• TO-DO ITEM
Among the records below, which lines contain the string "LINGKUNGAN"? Report them.
**** DATA IN THIS EXERCISE ****
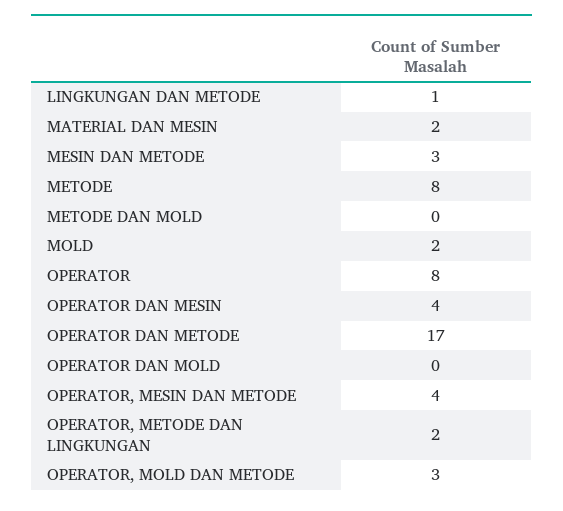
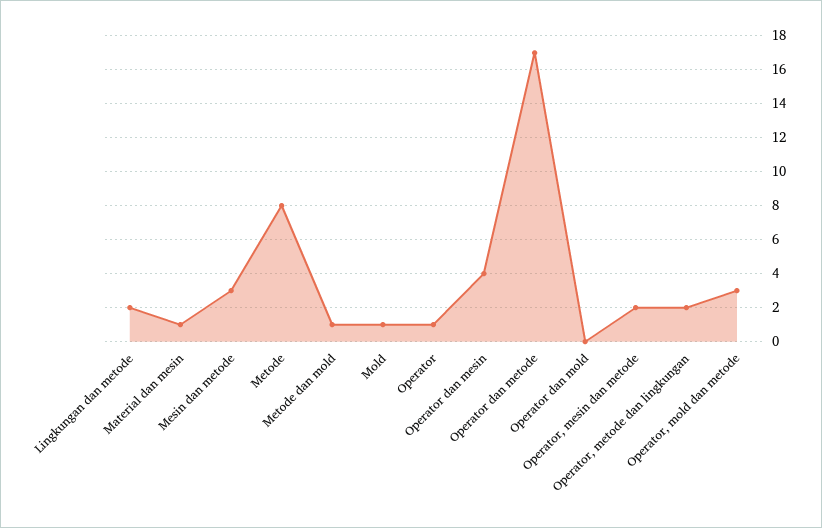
  {
-   "LINGKUNGAN DAN METODE": 1,
+   "LINGKUNGAN DAN METODE": 2,
-   "MATERIAL DAN MESIN": 2,
+   "MATERIAL DAN MESIN": 1,
    "MESIN DAN METODE": 3,
    "METODE": 8,
-   "METODE DAN MOLD": 0,
+   "METODE DAN MOLD": 1,
-   "MOLD": 2,
+   "MOLD": 1,
-   "OPERATOR": 8,
+   "OPERATOR": 1,
    "OPERATOR DAN MESIN": 4,
    "OPERATOR DAN METODE": 17,
    "OPERATOR DAN MOLD": 0,
-   "OPERATOR, MESIN DAN METODE": 4,
+   "OPERATOR, MESIN DAN METODE": 2,
    "OPERATOR, METODE DAN LINGKUNGAN": 2,
    "OPERATOR, MOLD DAN METODE": 3
  }

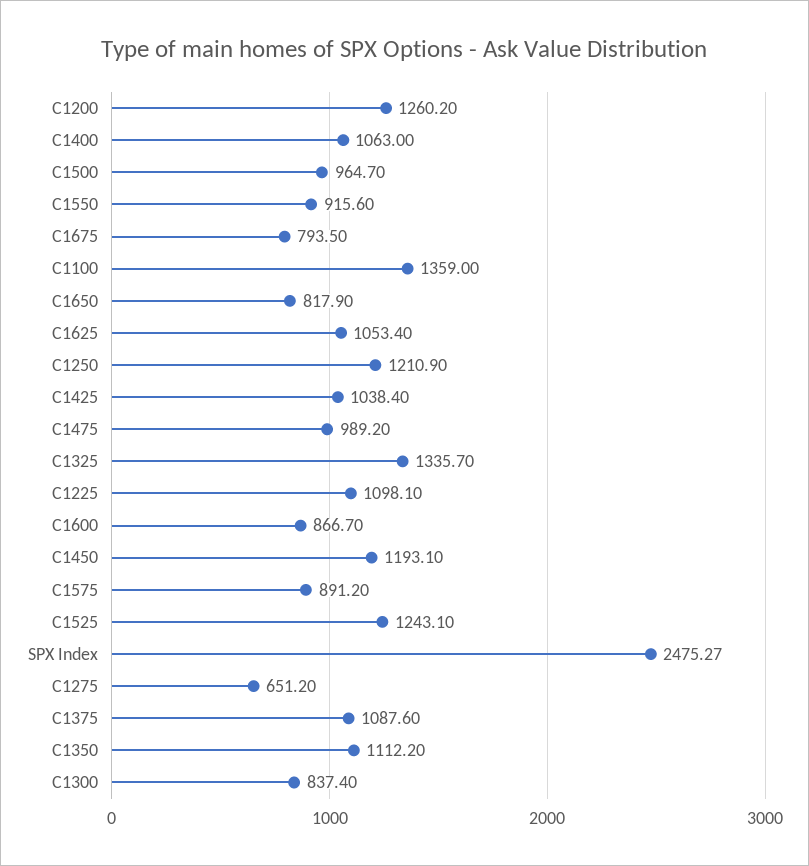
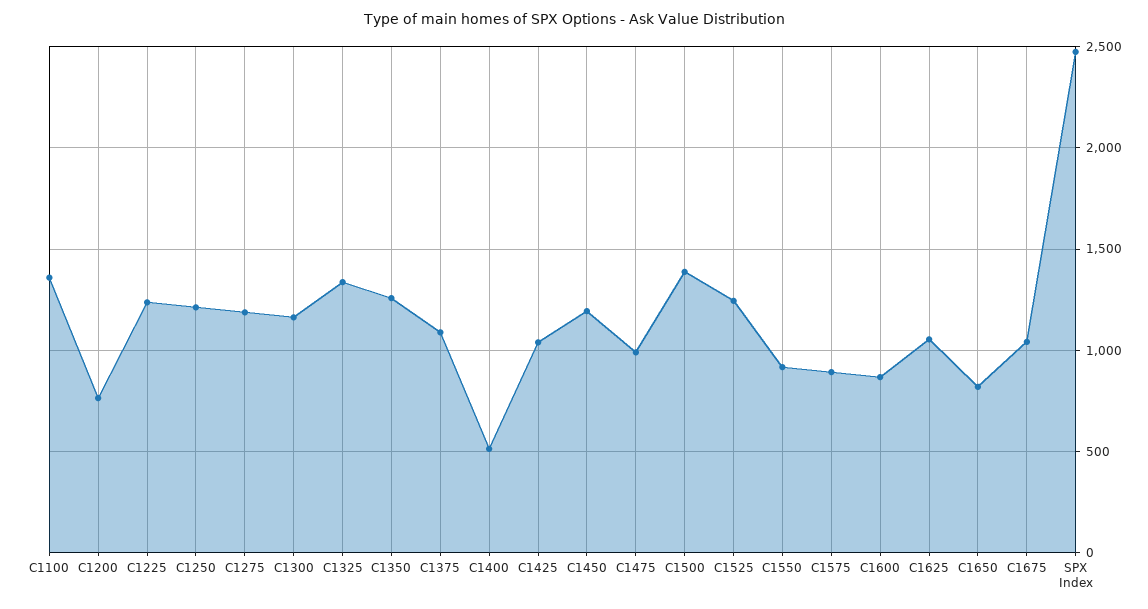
  {
-   "C1200": 1260.2,
+   "C1200": 750,
-   "C1400": 1063,
+   "C1400": 500,
-   "C1500": 964.7,
+   "C1500": 1400,
    "C1550": 915.6,
-   "C1675": 793.5,
+   "C1675": 1050,
    "C1100": 1359,
    "C1650": 817.9,
    "C1625": 1053.4,
    "C1250": 1210.9,
    "C1425": 1038.4,
    "C1475": 989.2,
    "C1325": 1335.7,
-   "C1225": 1098.1,
+   "C1225": 1250,
    "C1600": 866.7,
    "C1450": 1193.1,
    "C1575": 891.2,
    "C1525": 1243.1,
    "SPX Index": 2475.27,
-   "C1275": 651.2,
+   "C1275": 1200,
    "C1375": 1087.6,
-   "C1350": 1112.2,
+   "C1350": 1250,
-   "C1300": 837.4
+   "C1300": 1150
  }

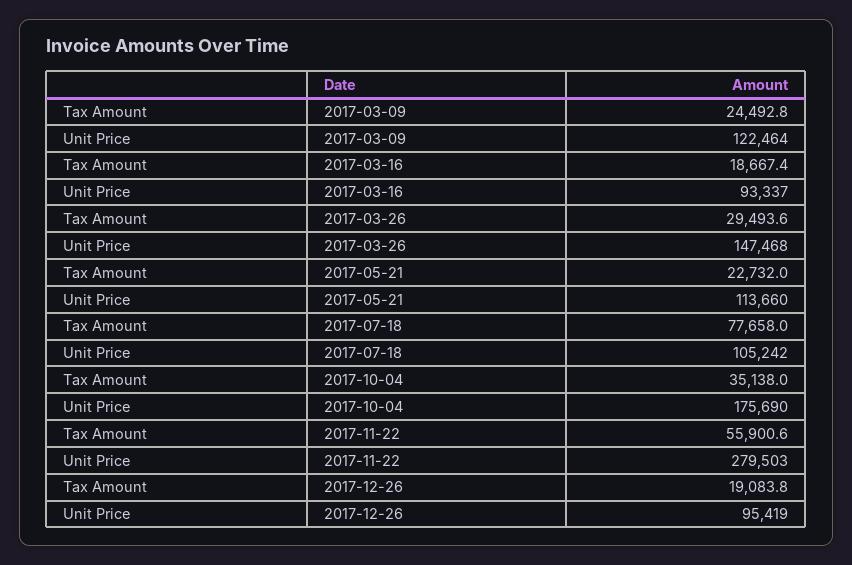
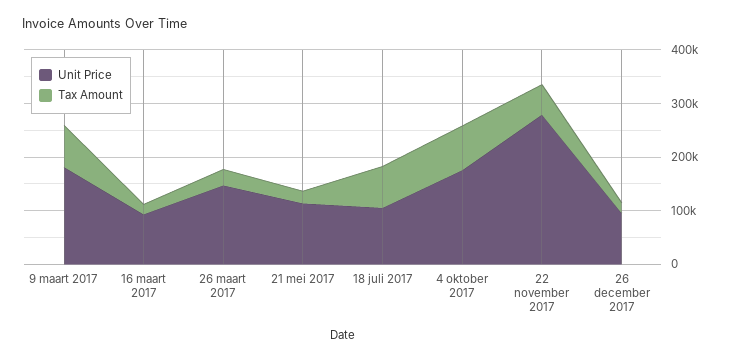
  {
    "Tax Amount": {
-     "2017-03-09": 24492.8,
+     "2017-03-09": 80000,
      "2017-03-16": 18667.4,
      "2017-03-26": 29493.6,
      "2017-05-21": 22732,
      "2017-07-18": 77658,
-     "2017-10-04": 35138,
+     "2017-10-04": 80000,
      "2017-11-22": 55900.6,
      "2017-12-26": 19083.8
    },
    "Unit Price": {
-     "2017-03-09": 122464,
+     "2017-03-09": 180000,
      "2017-03-16": 93337,
      "2017-03-26": 147468,
      "2017-05-21": 113660,
      "2017-07-18": 105242,
      "2017-10-04": 175690,
      "2017-11-22": 279503,
      "2017-12-26": 95419
    }
  }

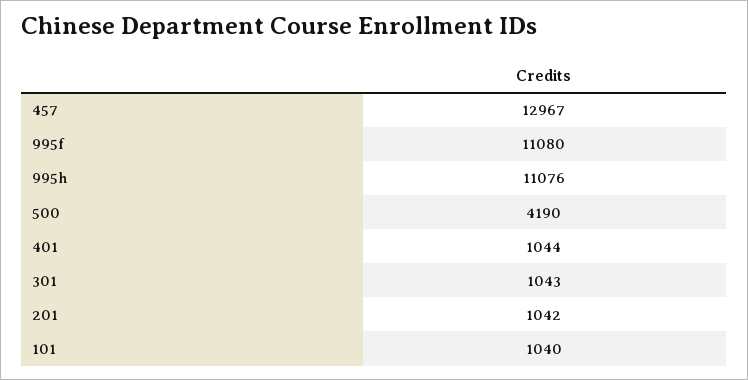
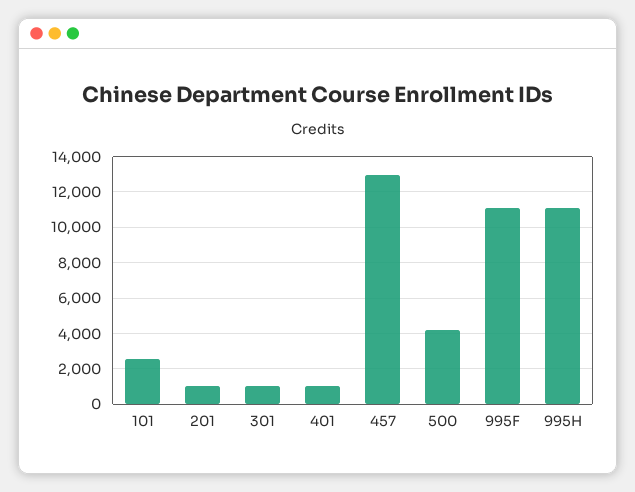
  {
    "457": 12967,
    "995f": 11080,
    "995h": 11076,
    "500": 4190,
    "401": 1044,
    "301": 1043,
    "201": 1042,
-   "101": 1040
+   "101": 2500
  }

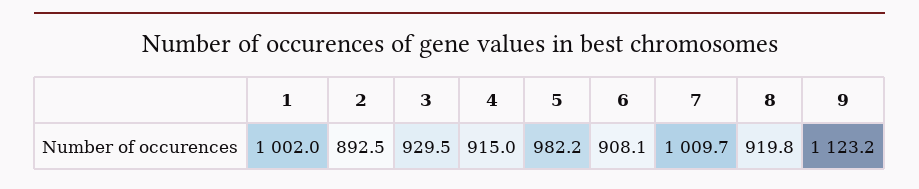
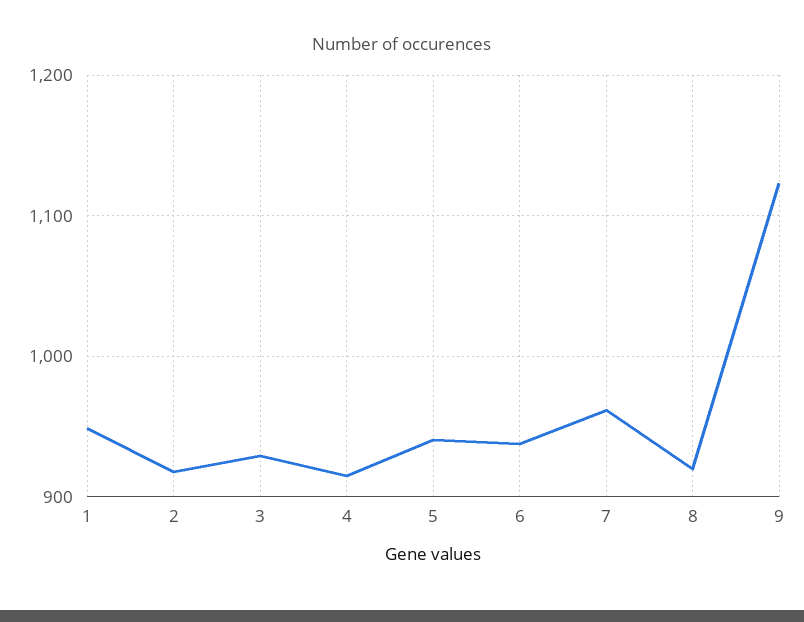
  {
-   "1": 1002,
+   "1": 950,
-   "2": 892.5,
+   "2": 920,
    "3": 929.5,
    "4": 915,
-   "5": 982.2,
+   "5": 940,
-   "6": 908.1,
+   "6": 940,
-   "7": 1009.7,
+   "7": 960,
    "8": 919.8,
    "9": 1123.2
  }

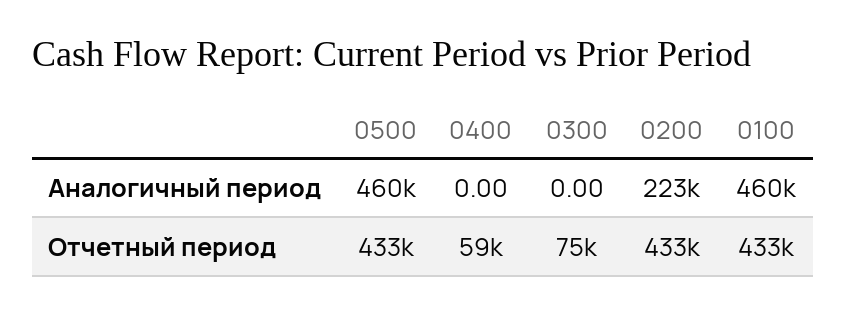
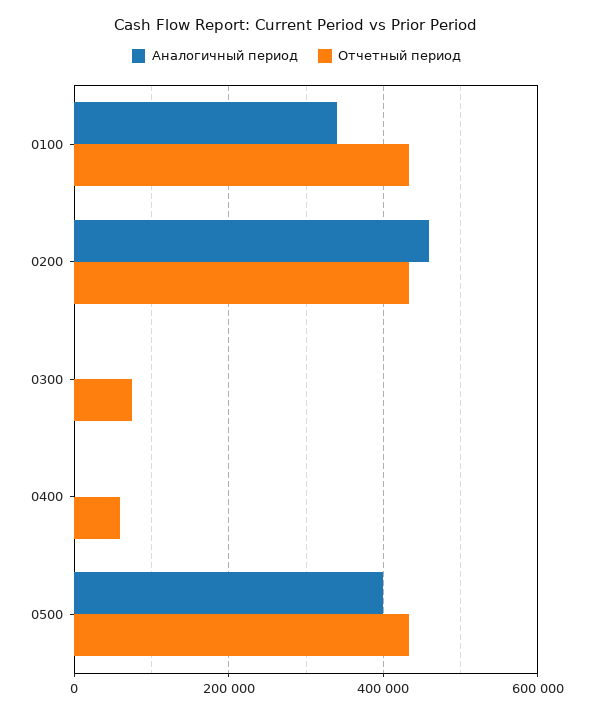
  {
    "Аналогичный период": {
-     "0500": 460000,
+     "0500": 400000,
      "0400": 0,
      "0300": 0,
-     "0200": 223000,
+     "0200": 460000,
-     "0100": 460000
+     "0100": 340000
    },
    "Отчетный период": {
      "0500": 433000,
      "0400": 59000,
      "0300": 75000,
      "0200": 433000,
      "0100": 433000
    }
  }

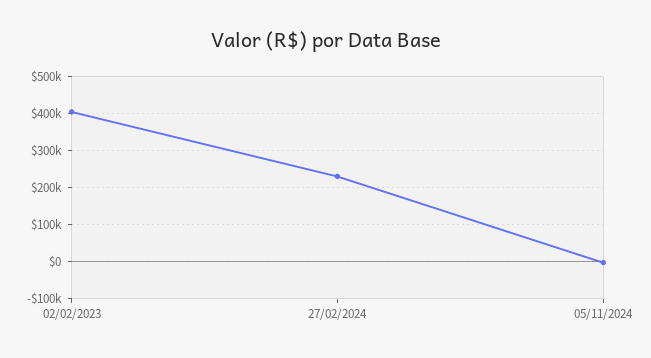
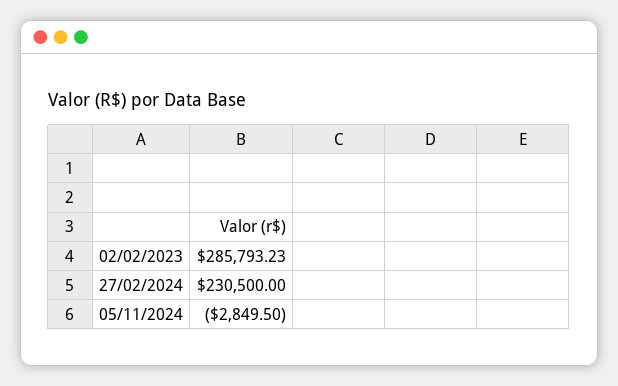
  {
-   "02/02/2023": 400000,
+   "02/02/2023": 285793.23,
    "27/02/2024": 230500,
    "05/11/2024": -2849.5
  }

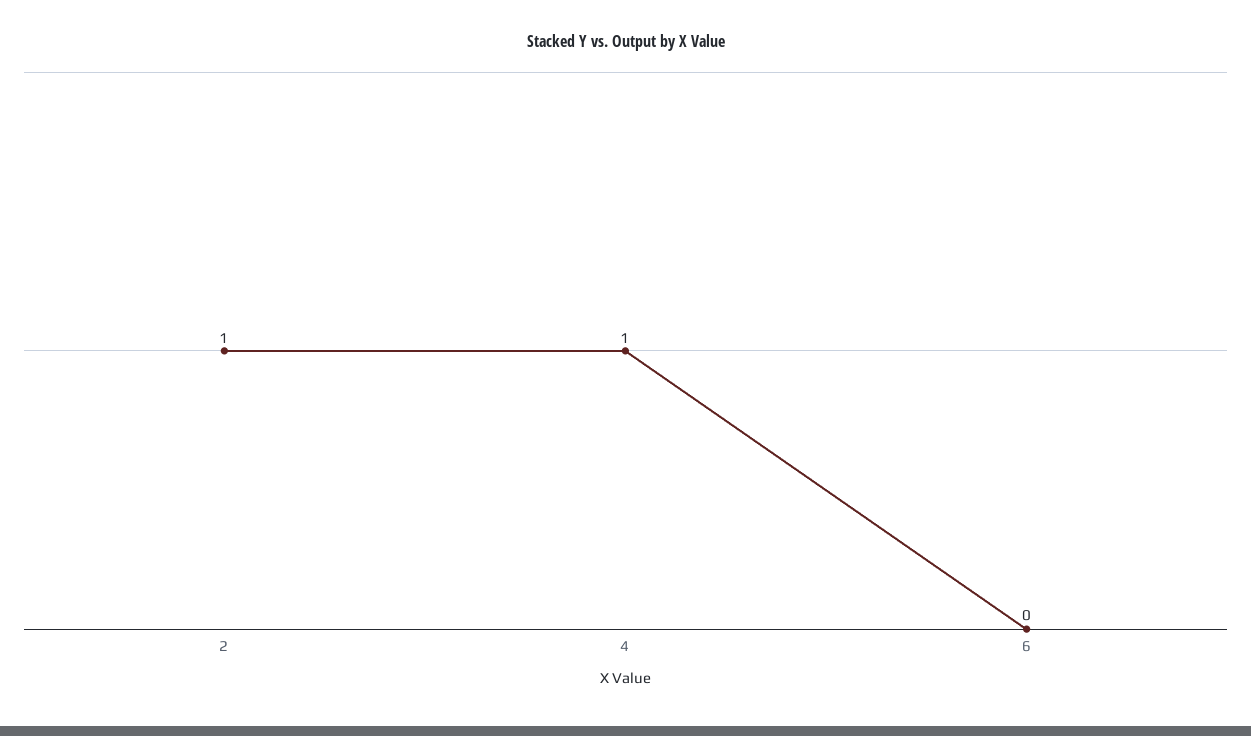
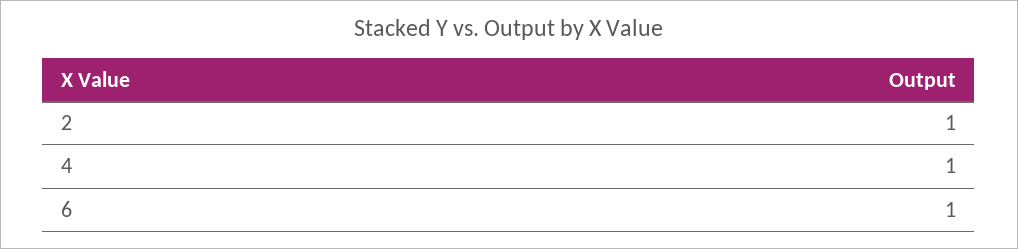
  {
    "2": 1,
    "4": 1,
-   "6": 0
+   "6": 1
  }

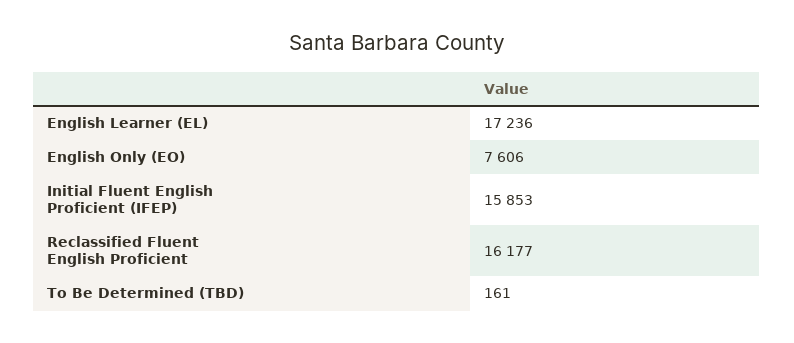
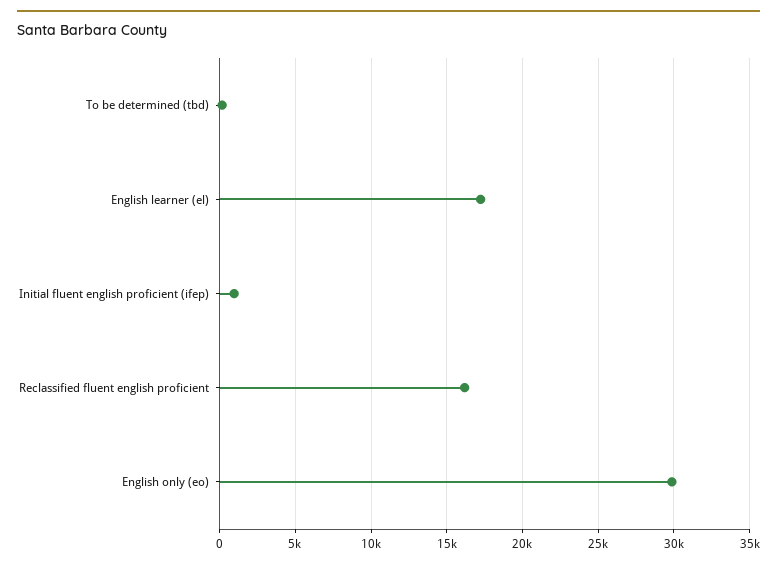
  {
    "English Learner (EL)": 17236,
-   "English Only (EO)": 7606,
+   "English Only (EO)": 30000,
-   "Initial Fluent English Proficient (IFEP)": 15853,
+   "Initial Fluent English Proficient (IFEP)": 1000,
    "Reclassified Fluent English Proficient": 16177,
    "To Be Determined (TBD)": 161
  }

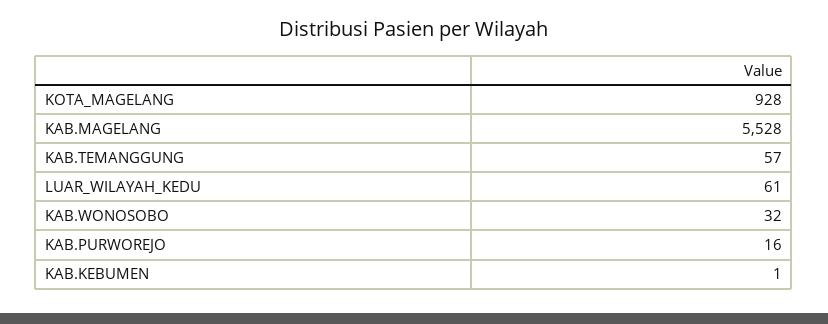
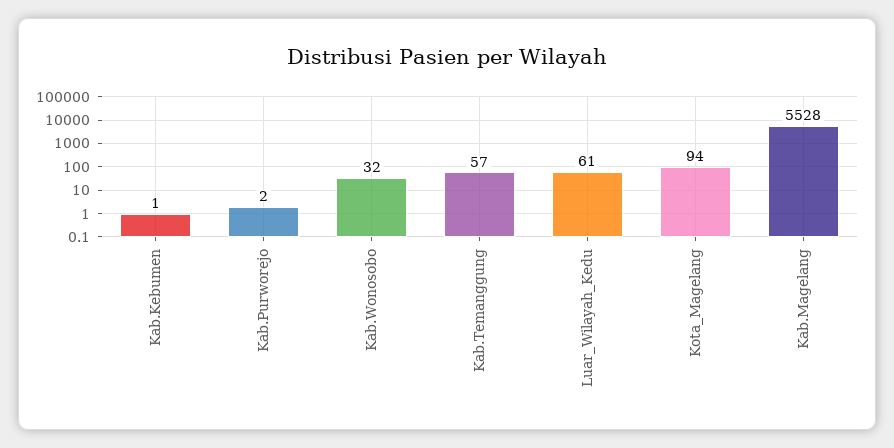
  {
-   "KOTA_MAGELANG": 928,
+   "KOTA_MAGELANG": 94,
    "KAB.MAGELANG": 5528,
    "KAB.TEMANGGUNG": 57,
    "LUAR_WILAYAH_KEDU": 61,
    "KAB.WONOSOBO": 32,
-   "KAB.PURWOREJO": 16,
+   "KAB.PURWOREJO": 2,
    "KAB.KEBUMEN": 1
  }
****
• TASK OUTPUT
-   "LINGKUNGAN DAN METODE": 1,
+   "LINGKUNGAN DAN METODE": 2,
    "OPERATOR, METODE DAN LINGKUNGAN": 2,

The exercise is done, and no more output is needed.